Ma mère a été très active jusqu’au décès de mon père en 2010 au sein de l’asbl « Aider autrui » qui levait des fonds pour soutenir des projets sociaux dans les pays de l’Est. Le concept était le suivant : un château mis à disposition pour la soirée, des serveurs qui étaient souvent des membres de la noblesse. La formule fonctionnait très bien mais demandait un énorme investissement personnel. Nous étions tous mis à contribution. Nous avons dans nos albums de famille de nombreuses photos de mon père et de ma mère en fin de soirée en train de faire la vaisselle ! Avec la persuasion de ma mère, toute la famille se devait bien évidemment d’être présente à la soirée de gala. L’asbl a été absorbée par la Fondation Roi Baudouin. J’avais donné mes royalties de mon premier livre pour l’association. Mes parents allaient d’ailleurs eux-mêmes sur place pour s’assurer de la bonne destination des fonds.

Noblesse et Royautés : Votre père l’archiduc Rodolphe s’est éteint en 2010 alors que vous attendiez votre troisième fils qui se prénomme Rodolphe comme lui. Pouvez-vous nous parler de lui ?

SAI Archiduchesse Catharina : J’avais l’intention depuis ma première grossesse d’appeler le bébé si c’était un garçon Rodolphe mais pour finir nous les avons prénommés Costantino et Nicolo. Lorsque j’ai su que j’attendais un troisième enfant et de plus un garçon, cette fois-ci c’était tout décidé ! J’en ai parlé avec mon père qui était véritablement fou de joie. Il voulut juste être certain qu’en 2010 ce prénom était « portable » pour un jeune enfant. Il était tellement heureux qu’il l’a annoncé à mes frères et sœur qui du coup se sont dits que s’ils l’avaient su plus tôt que cela lui faisait à ce point plaisir, ils auraient appelé un de leur fils aussi Rodolphe. La santé de mon père a décliné progressivement et j’ai alors fait le choix car j’en avais la possibilité d’être le plus de temps possible à ses côtés. Je ne le regrette absolument pas, bien au contraire. Ce furent des moments très proches. Il me demandait toujours lorsqu’il me voyait « Alors comment va Rodolphe ? » en parlant du bébé.

C’est évidemment difficile de parler de son propre père mais sa principale qualité était sans conteste sa si grande bonté. Il avait une foi inébranlable transmise par sa mère l’impératrice Zita. Il était un être très optimiste, sûr de son fait de par sa spiritualité. Il a toujours été extrêmement jeune d’esprit jusqu’à la fin de sa vie. En fait, il n’a jamais vieilli, il a gardé un humour intact jusqu’au bout. C’était une personne vraiment très gaie qui avait un charme fou.

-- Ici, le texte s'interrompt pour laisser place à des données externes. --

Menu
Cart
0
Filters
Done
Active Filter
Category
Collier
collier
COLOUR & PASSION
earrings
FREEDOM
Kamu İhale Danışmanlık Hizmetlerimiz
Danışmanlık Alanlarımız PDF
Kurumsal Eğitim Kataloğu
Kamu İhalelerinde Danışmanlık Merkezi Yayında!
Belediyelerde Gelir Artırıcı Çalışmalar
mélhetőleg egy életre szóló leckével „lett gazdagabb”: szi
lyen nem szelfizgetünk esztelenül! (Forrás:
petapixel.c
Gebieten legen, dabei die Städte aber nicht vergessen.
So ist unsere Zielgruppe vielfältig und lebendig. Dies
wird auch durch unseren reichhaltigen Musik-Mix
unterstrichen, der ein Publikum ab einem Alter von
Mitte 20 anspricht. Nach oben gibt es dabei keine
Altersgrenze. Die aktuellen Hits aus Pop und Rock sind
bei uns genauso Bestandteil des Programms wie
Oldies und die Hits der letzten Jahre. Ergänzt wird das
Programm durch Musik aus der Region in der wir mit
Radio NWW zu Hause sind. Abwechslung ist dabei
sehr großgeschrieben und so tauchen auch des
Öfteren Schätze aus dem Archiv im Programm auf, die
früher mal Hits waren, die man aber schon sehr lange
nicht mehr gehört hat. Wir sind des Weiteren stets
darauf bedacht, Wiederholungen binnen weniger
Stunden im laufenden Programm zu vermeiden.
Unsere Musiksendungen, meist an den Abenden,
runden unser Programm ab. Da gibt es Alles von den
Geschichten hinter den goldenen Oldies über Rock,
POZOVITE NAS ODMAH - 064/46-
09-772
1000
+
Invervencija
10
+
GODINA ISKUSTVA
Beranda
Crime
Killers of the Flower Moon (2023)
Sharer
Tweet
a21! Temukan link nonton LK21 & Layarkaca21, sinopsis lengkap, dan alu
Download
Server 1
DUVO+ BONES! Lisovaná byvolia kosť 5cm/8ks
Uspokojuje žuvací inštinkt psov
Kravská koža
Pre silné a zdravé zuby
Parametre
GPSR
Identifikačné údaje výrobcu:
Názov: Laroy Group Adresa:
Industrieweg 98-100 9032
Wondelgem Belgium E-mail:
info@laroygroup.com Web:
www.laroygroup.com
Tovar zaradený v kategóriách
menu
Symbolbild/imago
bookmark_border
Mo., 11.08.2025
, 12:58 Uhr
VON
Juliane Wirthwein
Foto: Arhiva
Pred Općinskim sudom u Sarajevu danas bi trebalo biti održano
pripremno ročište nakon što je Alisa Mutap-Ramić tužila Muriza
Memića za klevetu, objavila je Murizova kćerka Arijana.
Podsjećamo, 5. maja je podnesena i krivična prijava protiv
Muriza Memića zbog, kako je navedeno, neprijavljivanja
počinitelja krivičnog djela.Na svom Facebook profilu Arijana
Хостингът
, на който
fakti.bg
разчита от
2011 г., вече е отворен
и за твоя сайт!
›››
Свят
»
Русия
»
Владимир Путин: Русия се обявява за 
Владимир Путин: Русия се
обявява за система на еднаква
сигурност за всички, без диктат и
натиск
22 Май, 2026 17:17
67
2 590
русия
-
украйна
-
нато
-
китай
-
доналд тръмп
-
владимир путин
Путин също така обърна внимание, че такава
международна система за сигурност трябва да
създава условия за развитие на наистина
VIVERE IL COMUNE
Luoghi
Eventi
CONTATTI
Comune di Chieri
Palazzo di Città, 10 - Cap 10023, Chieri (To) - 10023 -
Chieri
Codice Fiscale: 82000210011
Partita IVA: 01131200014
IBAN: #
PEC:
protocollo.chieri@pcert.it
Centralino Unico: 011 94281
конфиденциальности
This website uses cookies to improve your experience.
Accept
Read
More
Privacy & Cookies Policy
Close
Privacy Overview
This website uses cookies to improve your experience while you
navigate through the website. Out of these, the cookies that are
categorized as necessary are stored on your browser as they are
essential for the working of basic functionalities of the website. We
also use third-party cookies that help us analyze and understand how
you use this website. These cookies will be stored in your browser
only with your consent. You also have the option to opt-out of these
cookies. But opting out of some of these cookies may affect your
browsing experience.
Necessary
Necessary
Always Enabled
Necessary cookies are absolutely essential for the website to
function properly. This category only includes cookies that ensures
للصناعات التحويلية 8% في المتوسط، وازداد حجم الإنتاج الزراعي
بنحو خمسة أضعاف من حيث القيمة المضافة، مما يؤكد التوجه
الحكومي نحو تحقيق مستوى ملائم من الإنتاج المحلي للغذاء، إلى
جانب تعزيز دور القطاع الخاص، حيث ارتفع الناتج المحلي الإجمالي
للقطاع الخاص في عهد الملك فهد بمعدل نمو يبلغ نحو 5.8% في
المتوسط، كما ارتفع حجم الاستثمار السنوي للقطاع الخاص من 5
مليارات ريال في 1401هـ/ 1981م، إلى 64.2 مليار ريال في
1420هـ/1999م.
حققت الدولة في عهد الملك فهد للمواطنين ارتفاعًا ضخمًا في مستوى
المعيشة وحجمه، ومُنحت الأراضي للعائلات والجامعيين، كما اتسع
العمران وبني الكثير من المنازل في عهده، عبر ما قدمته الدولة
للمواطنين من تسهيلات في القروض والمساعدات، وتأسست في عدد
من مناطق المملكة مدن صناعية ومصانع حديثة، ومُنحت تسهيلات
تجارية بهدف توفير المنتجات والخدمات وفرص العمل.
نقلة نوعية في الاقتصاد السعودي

Noblesse et Royautés : Vos deux aînés sont désormais de jeunes hommes. Sont-ils conscients de l’histoire de leur ascendance ?

SAI Archiduchesse Catharina : Il sont fiers de connaître leur lignée mais à leur âge, ils ont d’autres préoccupations. Mon plus jeune Rodolphe est un jour revenu de l’école en me disant qu’un ami lui avait affirmé que j’étais une princesse. Je le lui confirme et il me lâche « Tu le savais donc ! » (rires)

Il savait que mon grand-père était un empereur mais il n’avait pas vraiment fait le lien. J’essaye de leur inculquer la même éducation aimante que j’ai reçue avec cette reconnaissance de gratitude à ce que la vie vous donne. J’essaye aussi de leur transmettre que notre famille a marqué l’Histoire.